Passage for review>

One of our large suitcases holds winter jackets, gloves and hats. In some parts of Alaska it’ll be in the fifties and rainy, and my body cramps up wildly when the temperature drops too quickly. My ergonomic pillow will also be in that bag, so that I don’t wake up with back spasms each morning.

One bag will contain our guidebooks in which I have researched which restaurants near our hotel will have a diverse enough menu that I have a chance of finding dairy-free food. I have a grocery list and the address of the nearest Anchorage Target ready for when we land so that I can get enough non-perishable snacks to last me on a twelve hour bus tour of Denali and a 6 hour glacier tour out of Seward (lunch will be provided, but of course it all has dairy and if I go too long without eating at all I might pass out).

I bought seasickness bands for all of us because we’ve never been on the open ocean and I can’t handle being sick for 6 hours at a time.

We have backpacks, but I have to make sure I don’t overload mine, or my shoulders will cramp.

I can’t wear flip-flops anywhere where we will have to walk a long time, because my legs will cramp and my feet won’t uncurl.

I need to have ibuprofen available at all times, because even a storm rolling in can push me into severe pain  (I have been checking the weather obsessively to try to steel myself).

I will bring make-up because there will be times I get very sick, and I don’t want to look very sick in our vacation pictures forever and ever.

I will bring my notebook with all of our information everywhere we go, because when I feel sick sometimes my brain goes foggy. When that happens I can’t remember simple words, nor can I figure out how to navigate my normal life much less a brand new environment. Knowing my brain is unreliable is scary, and then my anxiety kicks in making it even harder to take care of myself and small children.

Data for this exercise>
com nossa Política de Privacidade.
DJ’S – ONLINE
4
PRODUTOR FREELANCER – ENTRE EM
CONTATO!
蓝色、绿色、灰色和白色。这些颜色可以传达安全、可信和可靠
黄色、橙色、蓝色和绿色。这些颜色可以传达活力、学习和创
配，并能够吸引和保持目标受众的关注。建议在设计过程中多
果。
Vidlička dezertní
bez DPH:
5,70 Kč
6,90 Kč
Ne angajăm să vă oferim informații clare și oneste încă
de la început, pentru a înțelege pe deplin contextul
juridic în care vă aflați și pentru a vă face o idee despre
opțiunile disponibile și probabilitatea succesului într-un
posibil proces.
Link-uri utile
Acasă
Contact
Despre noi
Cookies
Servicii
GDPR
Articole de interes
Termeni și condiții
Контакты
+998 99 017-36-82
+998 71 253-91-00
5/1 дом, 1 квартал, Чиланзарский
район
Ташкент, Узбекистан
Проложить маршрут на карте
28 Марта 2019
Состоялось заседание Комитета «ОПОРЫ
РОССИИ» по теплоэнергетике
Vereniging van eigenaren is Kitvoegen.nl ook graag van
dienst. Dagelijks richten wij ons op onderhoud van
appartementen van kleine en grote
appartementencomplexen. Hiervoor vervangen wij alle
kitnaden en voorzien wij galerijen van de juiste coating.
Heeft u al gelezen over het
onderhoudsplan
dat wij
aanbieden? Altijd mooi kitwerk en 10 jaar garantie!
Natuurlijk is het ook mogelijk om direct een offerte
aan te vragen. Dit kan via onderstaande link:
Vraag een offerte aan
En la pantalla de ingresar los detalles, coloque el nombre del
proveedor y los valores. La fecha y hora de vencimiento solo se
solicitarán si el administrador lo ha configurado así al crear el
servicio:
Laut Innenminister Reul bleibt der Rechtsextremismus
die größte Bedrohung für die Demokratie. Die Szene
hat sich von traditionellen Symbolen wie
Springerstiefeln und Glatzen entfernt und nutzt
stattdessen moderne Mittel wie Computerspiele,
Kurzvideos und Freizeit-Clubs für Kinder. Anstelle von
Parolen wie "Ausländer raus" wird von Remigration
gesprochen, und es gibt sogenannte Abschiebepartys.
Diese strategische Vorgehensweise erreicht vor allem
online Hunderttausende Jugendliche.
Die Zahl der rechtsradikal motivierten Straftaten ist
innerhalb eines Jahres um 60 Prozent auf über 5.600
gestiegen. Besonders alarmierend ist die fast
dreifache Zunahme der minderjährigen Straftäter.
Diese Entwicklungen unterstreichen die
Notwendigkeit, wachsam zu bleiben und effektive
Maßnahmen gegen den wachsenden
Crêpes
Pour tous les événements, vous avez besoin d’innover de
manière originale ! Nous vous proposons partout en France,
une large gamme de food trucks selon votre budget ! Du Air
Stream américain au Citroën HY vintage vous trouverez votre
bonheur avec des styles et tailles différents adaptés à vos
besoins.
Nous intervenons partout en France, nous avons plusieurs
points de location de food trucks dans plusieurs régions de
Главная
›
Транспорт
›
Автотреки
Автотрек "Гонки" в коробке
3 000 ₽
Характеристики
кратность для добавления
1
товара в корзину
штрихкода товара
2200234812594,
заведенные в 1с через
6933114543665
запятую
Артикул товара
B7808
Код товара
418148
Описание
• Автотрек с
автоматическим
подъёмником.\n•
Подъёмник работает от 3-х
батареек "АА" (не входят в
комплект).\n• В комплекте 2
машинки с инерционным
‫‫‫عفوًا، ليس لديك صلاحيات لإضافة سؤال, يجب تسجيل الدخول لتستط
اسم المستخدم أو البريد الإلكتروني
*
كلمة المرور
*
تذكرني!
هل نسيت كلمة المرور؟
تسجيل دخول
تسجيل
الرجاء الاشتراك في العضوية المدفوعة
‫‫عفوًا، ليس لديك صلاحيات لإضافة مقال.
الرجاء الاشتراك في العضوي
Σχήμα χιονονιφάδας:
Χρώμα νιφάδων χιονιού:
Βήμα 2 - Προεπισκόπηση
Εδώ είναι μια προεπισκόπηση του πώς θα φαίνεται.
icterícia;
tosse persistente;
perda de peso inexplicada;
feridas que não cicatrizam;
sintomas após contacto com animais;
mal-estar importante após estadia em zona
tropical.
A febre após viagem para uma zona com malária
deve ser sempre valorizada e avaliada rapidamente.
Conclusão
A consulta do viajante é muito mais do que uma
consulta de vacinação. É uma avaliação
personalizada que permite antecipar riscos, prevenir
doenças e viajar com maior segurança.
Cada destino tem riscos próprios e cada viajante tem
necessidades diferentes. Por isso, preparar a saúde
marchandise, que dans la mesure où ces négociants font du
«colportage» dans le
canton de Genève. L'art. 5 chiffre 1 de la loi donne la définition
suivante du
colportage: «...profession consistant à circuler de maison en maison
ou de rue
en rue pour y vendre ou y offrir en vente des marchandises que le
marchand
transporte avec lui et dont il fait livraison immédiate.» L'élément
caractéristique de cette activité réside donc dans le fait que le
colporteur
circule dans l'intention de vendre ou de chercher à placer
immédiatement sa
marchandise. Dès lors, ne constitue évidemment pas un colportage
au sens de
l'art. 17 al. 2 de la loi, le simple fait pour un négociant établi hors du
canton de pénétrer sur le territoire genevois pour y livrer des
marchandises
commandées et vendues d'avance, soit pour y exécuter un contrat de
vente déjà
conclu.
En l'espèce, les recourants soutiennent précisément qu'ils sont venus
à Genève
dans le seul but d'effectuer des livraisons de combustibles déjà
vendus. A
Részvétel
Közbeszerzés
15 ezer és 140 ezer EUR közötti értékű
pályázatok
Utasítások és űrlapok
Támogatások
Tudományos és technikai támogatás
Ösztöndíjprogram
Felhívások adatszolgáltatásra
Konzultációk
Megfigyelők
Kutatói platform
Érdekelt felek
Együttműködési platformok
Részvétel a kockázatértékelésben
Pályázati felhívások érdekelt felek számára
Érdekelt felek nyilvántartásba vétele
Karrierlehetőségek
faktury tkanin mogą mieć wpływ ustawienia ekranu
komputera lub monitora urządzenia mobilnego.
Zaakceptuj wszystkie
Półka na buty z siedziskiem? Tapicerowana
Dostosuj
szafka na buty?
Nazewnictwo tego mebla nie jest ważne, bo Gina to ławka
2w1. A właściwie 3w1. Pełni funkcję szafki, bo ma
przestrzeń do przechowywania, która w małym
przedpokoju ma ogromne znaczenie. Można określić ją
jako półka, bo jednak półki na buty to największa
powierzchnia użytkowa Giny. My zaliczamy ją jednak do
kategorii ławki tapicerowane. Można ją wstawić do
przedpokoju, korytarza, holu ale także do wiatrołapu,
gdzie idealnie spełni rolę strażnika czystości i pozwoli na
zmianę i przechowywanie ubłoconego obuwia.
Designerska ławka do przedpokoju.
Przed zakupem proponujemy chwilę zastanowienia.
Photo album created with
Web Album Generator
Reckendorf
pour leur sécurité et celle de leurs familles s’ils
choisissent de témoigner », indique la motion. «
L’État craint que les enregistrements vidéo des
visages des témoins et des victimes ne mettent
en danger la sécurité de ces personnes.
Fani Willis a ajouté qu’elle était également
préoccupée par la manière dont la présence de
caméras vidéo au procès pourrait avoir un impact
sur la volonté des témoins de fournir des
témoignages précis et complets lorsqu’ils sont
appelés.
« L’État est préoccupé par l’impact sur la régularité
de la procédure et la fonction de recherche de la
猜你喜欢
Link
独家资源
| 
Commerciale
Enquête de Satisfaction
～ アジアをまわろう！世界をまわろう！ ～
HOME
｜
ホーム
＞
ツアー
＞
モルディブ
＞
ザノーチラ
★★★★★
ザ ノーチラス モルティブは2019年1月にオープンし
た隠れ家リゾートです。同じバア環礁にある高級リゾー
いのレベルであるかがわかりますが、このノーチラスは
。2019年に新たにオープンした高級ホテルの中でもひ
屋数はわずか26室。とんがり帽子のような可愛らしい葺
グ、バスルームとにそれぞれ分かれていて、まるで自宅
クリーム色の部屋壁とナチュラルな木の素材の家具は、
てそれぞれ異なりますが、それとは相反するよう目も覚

Explore the material>
**A.** According to the Alaska packing passage, why will the notebook with all the trip information go everywhere? Answer in one to three sentences.
**B.** Print the lines of the entries starting at the first line and ending at the line that contains "de la început, pentru", including both.
The entries have no connection to the Alaska packing passage.

Results by task>
**A.** When the writer feels sick, their brain sometimes goes foggy, and they can't remember simple words or figure out how to navigate normal life, let alone a new place. The notebook holds all the trip information for those moments.

**B.**
com nossa Política de Privacidade.
DJ’S – ONLINE
4
PRODUTOR FREELANCER – ENTRE EM
CONTATO!
蓝色、绿色、灰色和白色。这些颜色可以传达安全、可信和可靠
黄色、橙色、蓝色和绿色。这些颜色可以传达活力、学习和创
配，并能够吸引和保持目标受众的关注。建议在设计过程中多
果。
Vidlička dezertní
bez DPH:
5,70 Kč
6,90 Kč
Ne angajăm să vă oferim informații clare și oneste încă
de la început, pentru a înțelege pe deplin contextul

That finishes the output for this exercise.